■ **TAREFAS DO EXERCÍCIO**:
- A) No trecho sobre escatologismo e encarnacionismo, quais acontecimentos relativos ao Senhor o Credo recitado na Missa menciona?
- B) Você pode retomar o trecho sobre escatologismo e encarnacionismo e continuá-lo a partir da última frase?

O escatologismo é posição mais clássica e consiste
no dizer que existe uma nítida distinção entre o progresso humano e social e
vinda do Reino final de Deus. O progresso coligado com a vinda final do Senhor,
que virá um dia para julgar o mundo e para estabelecer novos céus e nova terra.
Existiria descontinuidade entre a história que nós vivemos e o início dos
últimos tempos. Os teólogos que sustentam esta tese dizem que no Novo
Testamento não se dá importância à história depois da vinda de Cristo; ou
melhor, os primeiros cristãos parecem desejar que a história humana terminasse
o mais rápido possível, de modo que possa começar o Reino definitivo de Cristo.
Isto se exprime na oração “Maranatha, Vem,
Senhor Jesus!”. Também o Credo, que
recitamos todos os domingos na Missa, salta diretamente da ressurreição e
ascensão ao Céu do Senhor, ao fato que Jesus virá no final “para julgar os
vivos e os mortos e o seu reino não terá fim”: portanto, na nossa profissão de
fé, a história intermédia não parece ser muito relevante. Ela é somente um
período de fastidiosa espera e não possui em si valor para o Reino de Deus.
Santo Agostinho é um dos Padres mais representativos desta corrente. Ele
sustenta – referindo-se a São Paulo – que a plenitude dos tempos já veio; por
isso, da história não devemos esperar nada de novo que tenha realmente
importância. Mas então, para que serve a história?
Para os escatologistas, a história é o tempo que Deus nos dá para que cada um
de nós, vivendo segundo o Evangelho, possa merecer a sua salvação; e é também o
tempo em que, através da nossa cooperação, o mundo, entendido, sobretudo do
ponto de vista moral, possa retornar para Deus através de Cristo. mas, neste
tempo intermédio entre a primeira e a segunda vinda de Cristo não se verifica –
segundo o escatologismo – um processo de purificação dinâmico e progressivo de
toda a sociedade: se trata sempre de indivíduos singulares, ou talvez também de
grupos e povos que se abrem à graça, e se salvam; ou talvez que se fecham a
ela, e se condenam. Neste tempo intermédio, a Igreja luta para ganhar almas
para Cristo.
No lado oposto estão os teólogos que escolhem o
modelo chamado encarnacionista. Segundo eles, a graça de Cristo opera neste
mundo e tende a realizar formas melhores de humanidade e sociabilidade, as
quais são prelúdio e depósito das perfeições futuras do Reino celeste de Deus.
A graça é aqui considerada como enriquecimento do mundo, que o orienta a novos objetivos.

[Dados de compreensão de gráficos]
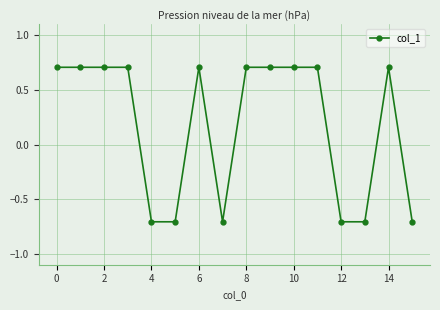

Count the number of values greater than 0.

10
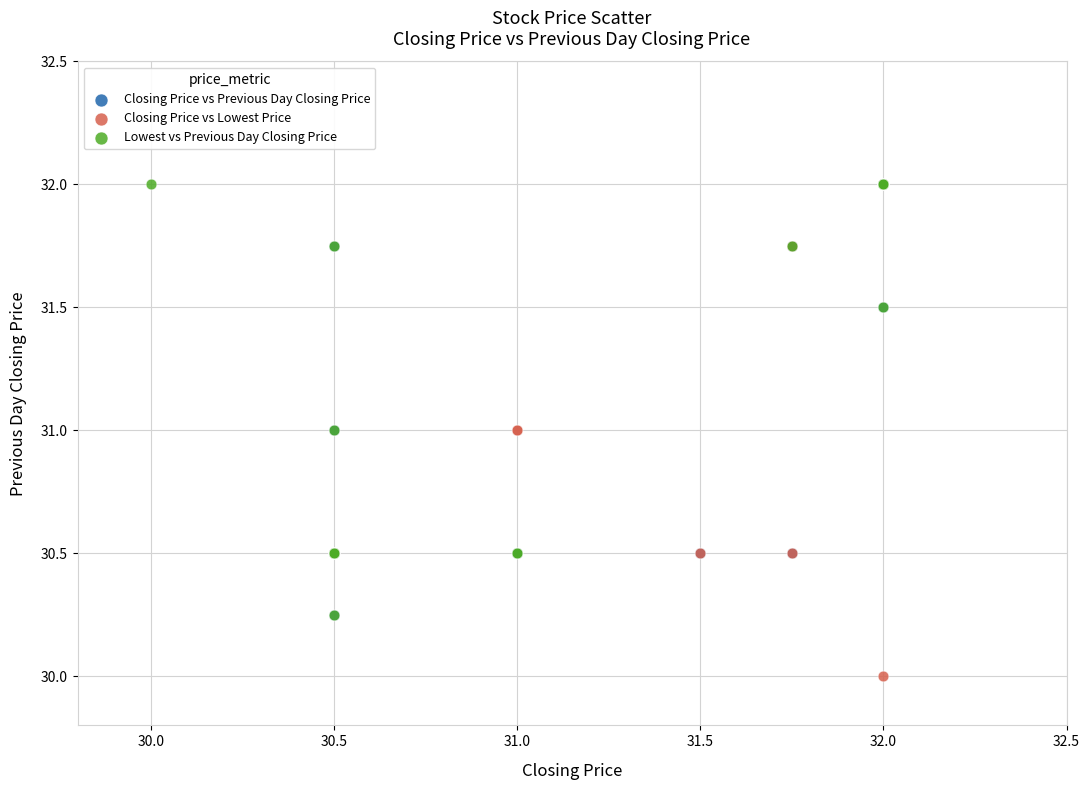

Which series contains the lowest Y value?

Closing Price vs Lowest Price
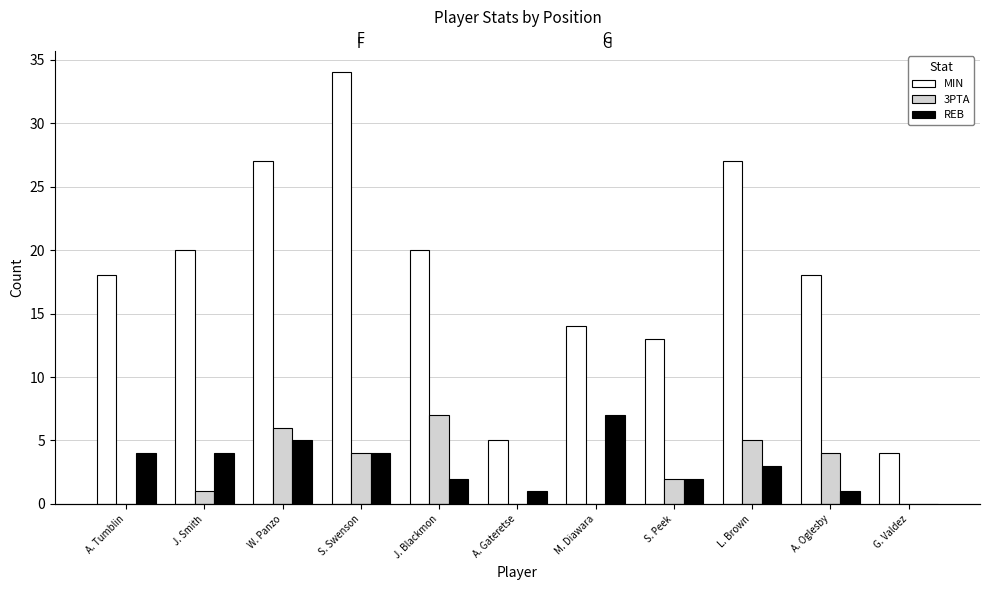

Is the value of MIN at L. Brown greater than the value of REB at G. Valdez?

Yes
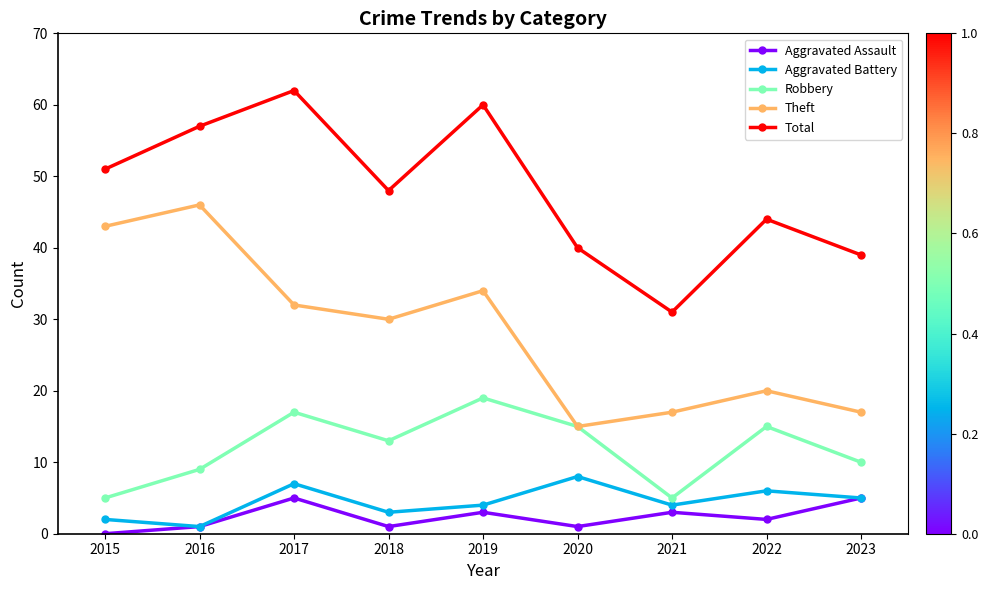

Which series changed the most between 2018 and 2022?

Theft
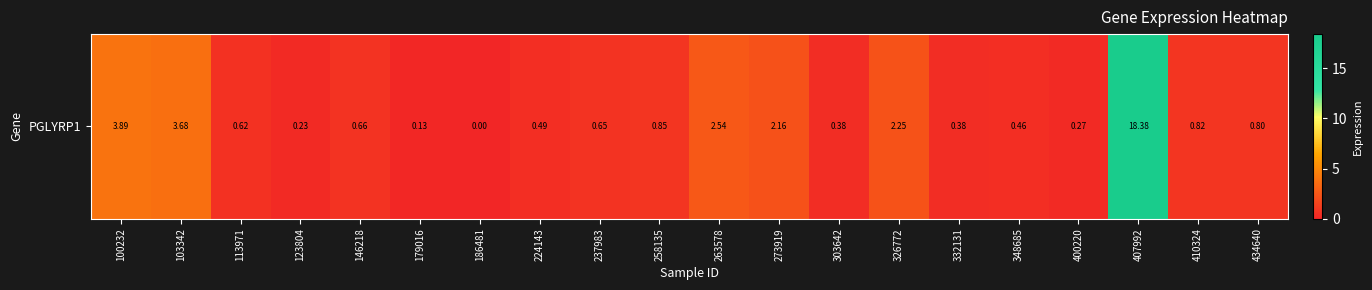

How many data points does each series have?

20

■ **RESPOSTAS EM ORDEM**:
- A) A ressurreição, a ascensão ao Céu e a vinda no final "para julgar os vivos e os mortos".

- B)
A vinda do Reino de Deus coincidirá, segundo os encarnacionistas, com o
cumprimento do caminho perfeito da humanidade na história, de formas de sociabilidade
imperfeitas atrasadas, a formas evoluídas. Certo, também para estes teólogos, o
Reino virá por iniciativa de Deus, mas não sem liames com o desenvolvimento do
quanto é contingente. Como foi acenado, Teilhard entende isso, sobretudo em
sentido cósmico, entendendo a palavra “mundo” como cosmos, o conjunto da criação visível. Existem outros autores, ao
invés, que aplicaram este esquema ao mundo entendido como sociedade civil e
história. Entre estes, podemos citar o teólogo alemão Johannes Baptist Metz, o
qual sustenta que é a sociedade que deve ser modificada, para poder se tornar o
Reino de Deus. A salvação não é coisa privada e individual, ele diz, mas
“elemento crítico e libertador deste mundo social e do seu processo histórico” (Sul
concetto della nuova teologia politica, 1967-1997, Brescia 1998, p. 14 / Sobre o conceito da nova teologia
política...). Metz, discípulo de Rahner, é considerado o pai da teologia
política, a qual parece tender a tornar imanente e coletivo o conceito de
Reino.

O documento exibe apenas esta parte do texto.